Essa diversidade existe em economia. É fácil encontrar nas colunas de opinião economistas keynesianos, marxistas ou hayekianos. Entre os economistas, a diversidade é tanta que é fácil encontrar alguns que nada sabem de economia. No entanto, num assunto tão novo e sobre o qual se sabe tão pouco como a covid, era raro haver opiniões dissonantes.
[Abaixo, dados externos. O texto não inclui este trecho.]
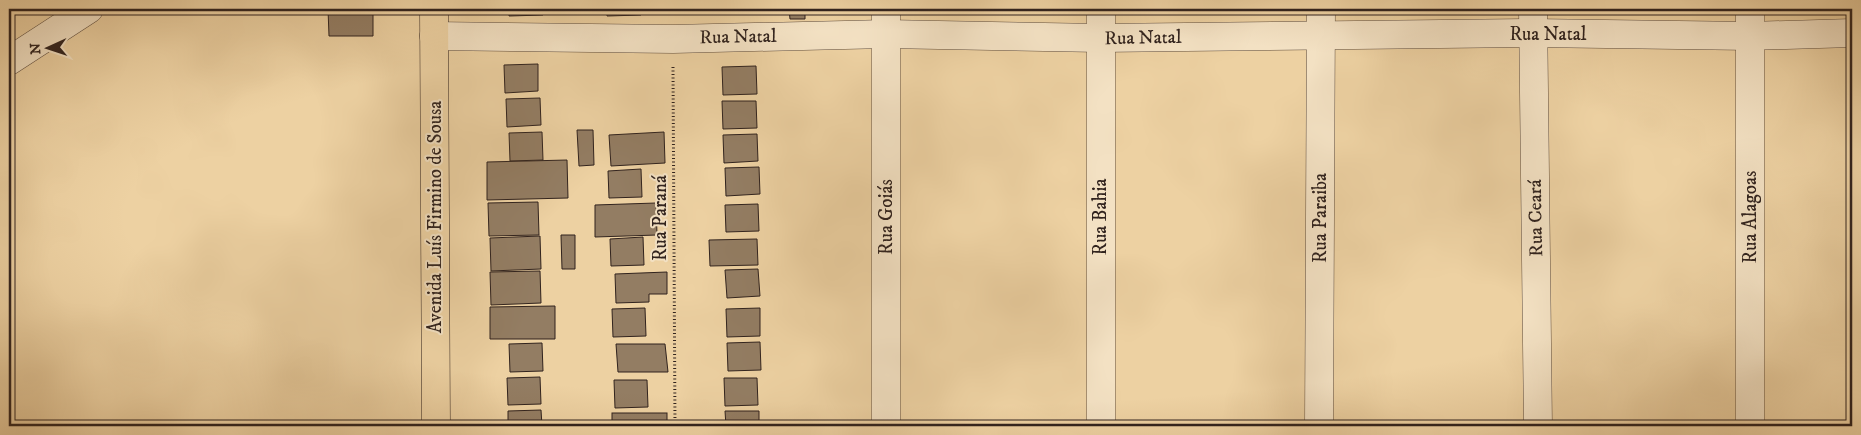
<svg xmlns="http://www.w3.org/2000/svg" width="1861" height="435" font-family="'IM FELL DW Pica',serif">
<rect width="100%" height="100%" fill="#edd1a2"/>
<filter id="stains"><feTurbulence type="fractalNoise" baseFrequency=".004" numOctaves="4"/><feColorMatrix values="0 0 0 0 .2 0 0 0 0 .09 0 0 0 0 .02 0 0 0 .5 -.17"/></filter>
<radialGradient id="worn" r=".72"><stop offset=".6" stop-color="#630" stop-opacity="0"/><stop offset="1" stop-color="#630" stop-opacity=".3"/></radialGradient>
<g fill="#937d63" stroke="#31231e">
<polygon points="328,9 373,9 373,36 329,36"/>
<polygon points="509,9 542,9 543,15 509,16"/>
<polygon points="607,9 640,9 641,15 607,16"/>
<polygon points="726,9 760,9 760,13 727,14"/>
<polygon points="789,9 805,9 805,19 790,19"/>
<polygon points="538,64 538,91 505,93 504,65"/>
<polygon points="756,66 757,94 723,95 722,67"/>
<polygon points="540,98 541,125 507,127 506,99"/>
<polygon points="722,101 756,101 757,128 723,129"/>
<polygon points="577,130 593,130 594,165 579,166"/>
<polygon points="542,132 543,160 510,161 509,133"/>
<polygon points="664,132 665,163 611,166 609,135"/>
<polygon points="757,134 758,161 724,163 723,135"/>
<polygon points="567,160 568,198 487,200 487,162"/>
<polygon points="759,167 760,194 726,196 725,168"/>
<polygon points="641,169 642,197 609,198 608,171"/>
<polygon points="538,202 539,235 489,236 488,203"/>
<polygon points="656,203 657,235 595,237 595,205"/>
<polygon points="758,204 759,231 726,232 725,205"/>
<polygon points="561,235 575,235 575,269 562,269"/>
<polygon points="540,236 541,269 491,271 490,238"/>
<polygon points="643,237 644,265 611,266 610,239"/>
<polygon points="757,239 758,265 710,266 709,240"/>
<polygon points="758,269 760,296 727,298 725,270"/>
<polygon points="540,271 541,303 491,305 490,272"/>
<polygon points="667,272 667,294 649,294 649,302 616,303 615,274"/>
<polygon points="555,306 555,339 490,339 490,307"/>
<polygon points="645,308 646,336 613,337 612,309"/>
<polygon points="760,308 760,336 727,337 726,309"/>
<polygon points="760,342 761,370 728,371 727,343"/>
<polygon points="542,343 543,371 510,372 509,344"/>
<polygon points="616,344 665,344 668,372 618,372"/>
<polygon points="540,377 541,404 508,405 507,378"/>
<polygon points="724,378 757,378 758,405 725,406"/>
<polygon points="614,380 647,380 648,407 615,408"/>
<polygon points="541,410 542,426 508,426 508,411"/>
<polygon points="725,411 759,411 759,426 726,426"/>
<rect x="612" y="413" width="55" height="13"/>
</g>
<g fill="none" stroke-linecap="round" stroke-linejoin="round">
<g stroke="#604e3f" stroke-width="29">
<g id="minor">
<polyline points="886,9 886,426"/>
<polyline points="1101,9 1101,426"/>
<polyline points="1533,9 1538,426"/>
<polyline points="1750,9 1750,426"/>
<polyline points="434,36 673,39 886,34 1100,38 1533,33 1750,36 1852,33"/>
<polyline points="9,61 89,9"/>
<polyline points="1319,426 1321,9"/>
</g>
</g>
<g stroke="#31231e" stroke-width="29">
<polyline id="major" points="434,9 436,426"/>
</g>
<polyline stroke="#31231e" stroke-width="3" stroke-dasharray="1 2.5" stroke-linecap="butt" points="673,67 675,426"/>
<use href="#minor" stroke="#f3e1c3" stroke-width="28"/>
<use href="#major" stroke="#edd1a2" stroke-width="28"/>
</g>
<g text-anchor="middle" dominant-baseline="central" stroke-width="4" stroke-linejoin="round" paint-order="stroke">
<g font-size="19" fill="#31231e" stroke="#f3e1c3">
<text x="1548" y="34">Rua Natal</text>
<text transform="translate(738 37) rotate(-1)">Rua Natal</text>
<text transform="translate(1143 38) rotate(-1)">Rua Natal</text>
<text transform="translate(435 217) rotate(-90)">Avenida Luís Firmino de Sousa</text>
<text transform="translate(886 217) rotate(-90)">Rua Goiás</text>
<text transform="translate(1100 217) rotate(-90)">Rua Bahia</text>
<text transform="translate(1750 217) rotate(-90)">Rua Alagoas</text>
<text transform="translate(660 218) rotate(-90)">Rua Paraná</text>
<text transform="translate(1320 218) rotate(-90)">Rua Paraiba</text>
<text transform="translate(1536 218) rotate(-91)">Rua Ceará</text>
</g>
</g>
<rect width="1861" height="435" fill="none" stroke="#edd1a2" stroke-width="30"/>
<rect x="10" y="10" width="1841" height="415" fill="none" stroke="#31231e" stroke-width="2.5"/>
<rect x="15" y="15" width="1831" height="405" fill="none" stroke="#31231e"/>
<g transform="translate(48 48) rotate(267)" stroke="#f3e1c3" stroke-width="4" paint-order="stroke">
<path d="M0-4L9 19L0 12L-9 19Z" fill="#31231e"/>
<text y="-8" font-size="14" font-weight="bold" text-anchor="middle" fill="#31231e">N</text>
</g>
<rect width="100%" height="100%" filter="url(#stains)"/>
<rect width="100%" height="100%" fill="url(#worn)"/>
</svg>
No mundo dos opinion makers regulares, a principal exceção terá sido José Miguel Júdice, que, obviamente, não tem nenhuma espécie de autoridade académica para opinar sobre o vírus. Já o credenciado Pedro Simas, em diversas entrevistas foi-nos suavemente sugerindo que o confinamento geral talvez não fosse a melhor forma de combater o vírus.
Na minha bolha das redes sociais, as principais vozes dissonantes foram as de Henrique Pereira dos Santos (arquiteto paisagista), Paulo Fernandes (especialista em fogos florestais), André Azevedo Alves (cientista político), Rodrigo Adão Fonseca (especialista em ciber-risco), Pedro Santa Clara (economista) e André Dias. Este tem credenciais académicas na área e, talvez por isso, foi quase acusado de ser um psicopata. Foi desafiado a escrever nos jornais e, compreensivelmente, recusou, explicando que não estava para ser linchado. O meu artigo no Expresso online de 6 de abril era uma contestação às teorias de André Dias. Não o nomeei, porque ele evitava a exposição nos jornais. Entretanto já escreveu um artigo no jornal online “ECO”.
A todas as vozes dissonantes, quer as que referi quer outras, tiro o meu chapéu. Graças a elas, a espiral de silêncio que nos envolveu não foi ainda maior.»